About this task | Every line in the entries that holds "direct" should be identified and copied.

Dataset entries
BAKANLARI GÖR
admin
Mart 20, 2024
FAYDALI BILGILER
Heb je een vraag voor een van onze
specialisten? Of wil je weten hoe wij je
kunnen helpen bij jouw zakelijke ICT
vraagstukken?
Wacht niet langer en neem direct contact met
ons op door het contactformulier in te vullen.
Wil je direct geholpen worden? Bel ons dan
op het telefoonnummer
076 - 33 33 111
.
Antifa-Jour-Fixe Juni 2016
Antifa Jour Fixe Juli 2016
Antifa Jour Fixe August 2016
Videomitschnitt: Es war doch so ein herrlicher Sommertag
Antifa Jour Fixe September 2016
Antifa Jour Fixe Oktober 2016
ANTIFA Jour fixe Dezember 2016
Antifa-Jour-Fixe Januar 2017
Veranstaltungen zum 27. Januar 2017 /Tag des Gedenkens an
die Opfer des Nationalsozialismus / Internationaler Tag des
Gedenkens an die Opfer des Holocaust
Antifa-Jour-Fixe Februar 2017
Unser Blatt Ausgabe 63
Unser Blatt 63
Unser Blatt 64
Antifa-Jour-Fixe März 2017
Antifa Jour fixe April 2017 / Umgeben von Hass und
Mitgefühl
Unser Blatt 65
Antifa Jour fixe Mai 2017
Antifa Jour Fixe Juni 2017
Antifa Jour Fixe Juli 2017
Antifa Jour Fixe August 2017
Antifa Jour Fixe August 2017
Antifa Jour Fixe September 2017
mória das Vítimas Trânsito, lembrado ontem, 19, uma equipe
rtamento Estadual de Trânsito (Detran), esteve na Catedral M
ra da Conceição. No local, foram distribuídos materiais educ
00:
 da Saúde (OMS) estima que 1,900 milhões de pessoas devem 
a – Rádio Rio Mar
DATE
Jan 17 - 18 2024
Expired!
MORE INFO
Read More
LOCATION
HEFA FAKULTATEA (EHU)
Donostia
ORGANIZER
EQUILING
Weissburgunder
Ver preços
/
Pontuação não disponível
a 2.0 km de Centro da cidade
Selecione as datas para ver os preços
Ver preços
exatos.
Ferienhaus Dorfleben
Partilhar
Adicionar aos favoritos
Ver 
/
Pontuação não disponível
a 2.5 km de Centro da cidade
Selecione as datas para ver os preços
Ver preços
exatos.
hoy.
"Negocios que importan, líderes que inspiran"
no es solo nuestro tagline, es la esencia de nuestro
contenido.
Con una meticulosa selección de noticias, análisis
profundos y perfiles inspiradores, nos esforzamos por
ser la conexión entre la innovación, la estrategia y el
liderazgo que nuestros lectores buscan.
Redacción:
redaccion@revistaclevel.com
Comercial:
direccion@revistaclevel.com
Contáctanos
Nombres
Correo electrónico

Task response |
Wacht niet langer en neem direct contact met
Wil je direct geholpen worden? Bel ons dan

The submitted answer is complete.